- What to do -
Each line from the first line of the entries through the line holding "de Lara, dama" is to be restated word for word; nothing else, and no picture, belongs in the answer.

####################

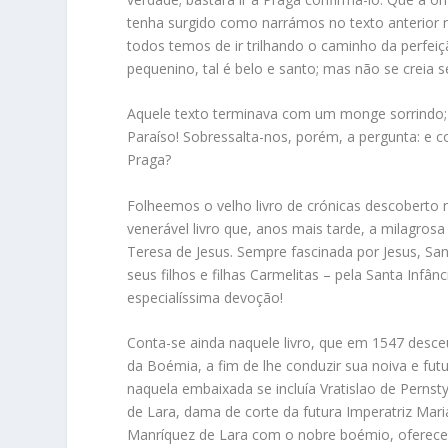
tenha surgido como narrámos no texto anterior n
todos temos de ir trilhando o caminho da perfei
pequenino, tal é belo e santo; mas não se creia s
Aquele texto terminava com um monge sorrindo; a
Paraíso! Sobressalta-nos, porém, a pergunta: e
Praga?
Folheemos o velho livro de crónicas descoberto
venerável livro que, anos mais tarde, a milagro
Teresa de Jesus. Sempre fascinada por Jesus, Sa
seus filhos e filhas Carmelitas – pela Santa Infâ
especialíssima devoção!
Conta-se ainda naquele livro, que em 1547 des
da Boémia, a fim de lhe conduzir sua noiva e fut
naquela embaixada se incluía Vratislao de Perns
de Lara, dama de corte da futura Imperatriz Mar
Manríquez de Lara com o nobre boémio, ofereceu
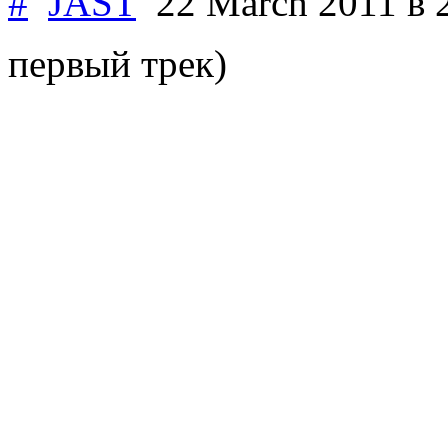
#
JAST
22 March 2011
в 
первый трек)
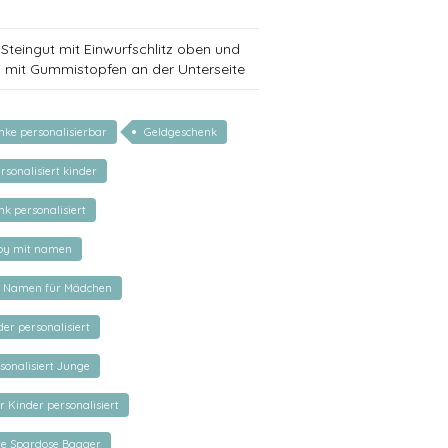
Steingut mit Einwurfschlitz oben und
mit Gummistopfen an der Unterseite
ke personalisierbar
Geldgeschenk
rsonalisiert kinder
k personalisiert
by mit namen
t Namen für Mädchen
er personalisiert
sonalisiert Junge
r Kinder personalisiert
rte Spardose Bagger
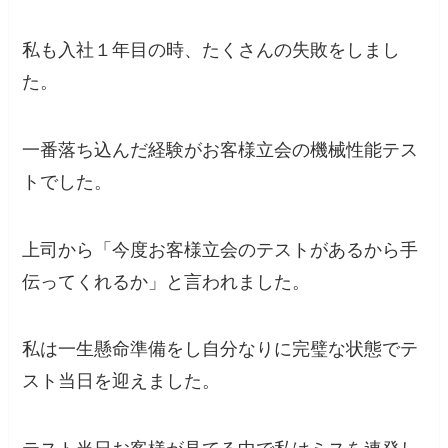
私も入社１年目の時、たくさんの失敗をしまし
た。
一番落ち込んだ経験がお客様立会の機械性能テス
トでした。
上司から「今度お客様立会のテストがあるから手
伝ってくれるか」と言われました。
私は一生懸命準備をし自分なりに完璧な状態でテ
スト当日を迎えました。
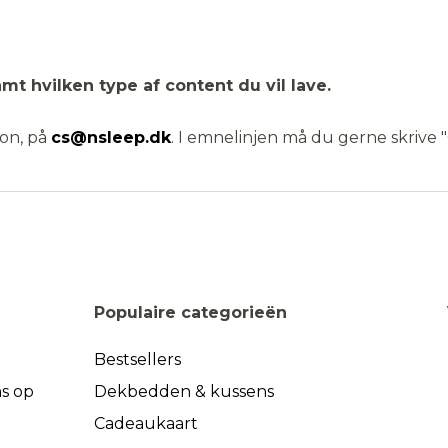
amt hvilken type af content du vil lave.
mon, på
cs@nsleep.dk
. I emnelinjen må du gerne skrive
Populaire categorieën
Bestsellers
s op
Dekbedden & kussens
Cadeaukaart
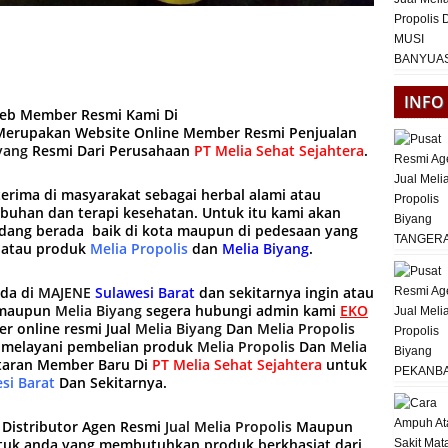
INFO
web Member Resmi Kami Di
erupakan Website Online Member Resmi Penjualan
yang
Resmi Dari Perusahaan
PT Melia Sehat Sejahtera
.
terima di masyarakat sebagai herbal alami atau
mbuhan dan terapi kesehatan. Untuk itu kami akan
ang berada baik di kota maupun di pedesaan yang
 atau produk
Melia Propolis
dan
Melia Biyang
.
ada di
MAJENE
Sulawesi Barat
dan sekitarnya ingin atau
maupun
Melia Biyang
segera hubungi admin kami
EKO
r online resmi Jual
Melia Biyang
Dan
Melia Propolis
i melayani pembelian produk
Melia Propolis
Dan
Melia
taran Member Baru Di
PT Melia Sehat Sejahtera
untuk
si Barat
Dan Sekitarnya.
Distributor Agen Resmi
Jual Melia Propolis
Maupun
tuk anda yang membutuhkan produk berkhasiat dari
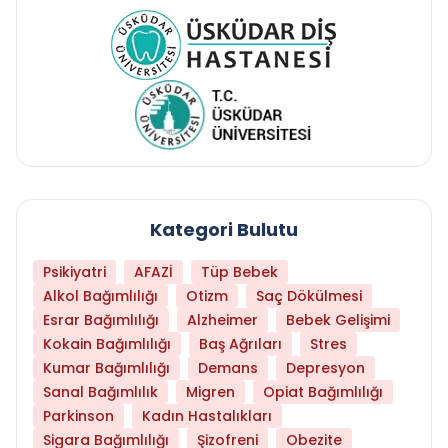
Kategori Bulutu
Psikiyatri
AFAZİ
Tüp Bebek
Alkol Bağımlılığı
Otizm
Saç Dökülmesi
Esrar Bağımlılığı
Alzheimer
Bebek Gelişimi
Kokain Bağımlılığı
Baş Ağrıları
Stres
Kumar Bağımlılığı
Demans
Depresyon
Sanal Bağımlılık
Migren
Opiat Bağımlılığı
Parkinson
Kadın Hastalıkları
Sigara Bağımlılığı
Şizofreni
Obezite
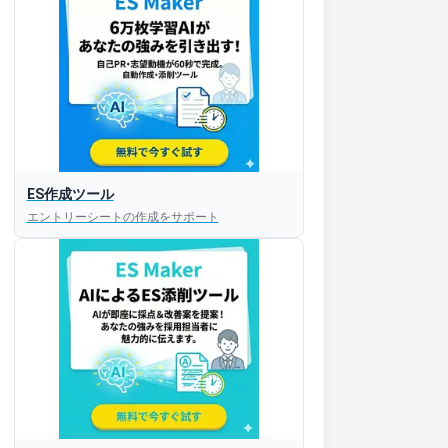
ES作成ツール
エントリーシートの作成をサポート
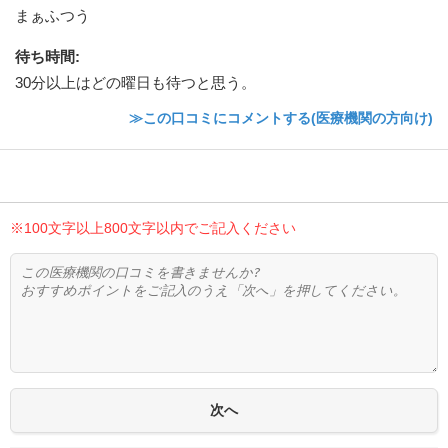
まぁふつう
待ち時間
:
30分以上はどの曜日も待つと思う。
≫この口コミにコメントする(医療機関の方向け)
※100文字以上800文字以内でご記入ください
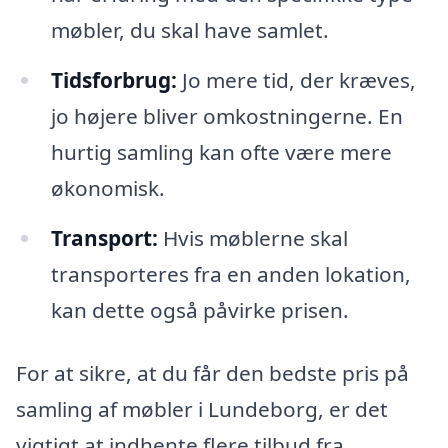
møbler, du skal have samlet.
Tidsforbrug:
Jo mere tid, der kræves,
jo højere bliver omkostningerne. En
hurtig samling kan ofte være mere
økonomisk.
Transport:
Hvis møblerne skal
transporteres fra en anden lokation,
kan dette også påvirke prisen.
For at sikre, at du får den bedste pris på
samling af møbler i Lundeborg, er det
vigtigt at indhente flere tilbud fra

####################

- Exercise result -
tenha surgido como narrámos no texto anterior n
todos temos de ir trilhando o caminho da perfei
pequenino, tal é belo e santo; mas não se creia s
Aquele texto terminava com um monge sorrindo; a
Paraíso! Sobressalta-nos, porém, a pergunta: e
Praga?
Folheemos o velho livro de crónicas descoberto
venerável livro que, anos mais tarde, a milagro
Teresa de Jesus. Sempre fascinada por Jesus, Sa
seus filhos e filhas Carmelitas – pela Santa Infâ
especialíssima devoção!
Conta-se ainda naquele livro, que em 1547 des
da Boémia, a fim de lhe conduzir sua noiva e fut
naquela embaixada se incluía Vratislao de Perns
de Lara, dama de corte da futura Imperatriz Mar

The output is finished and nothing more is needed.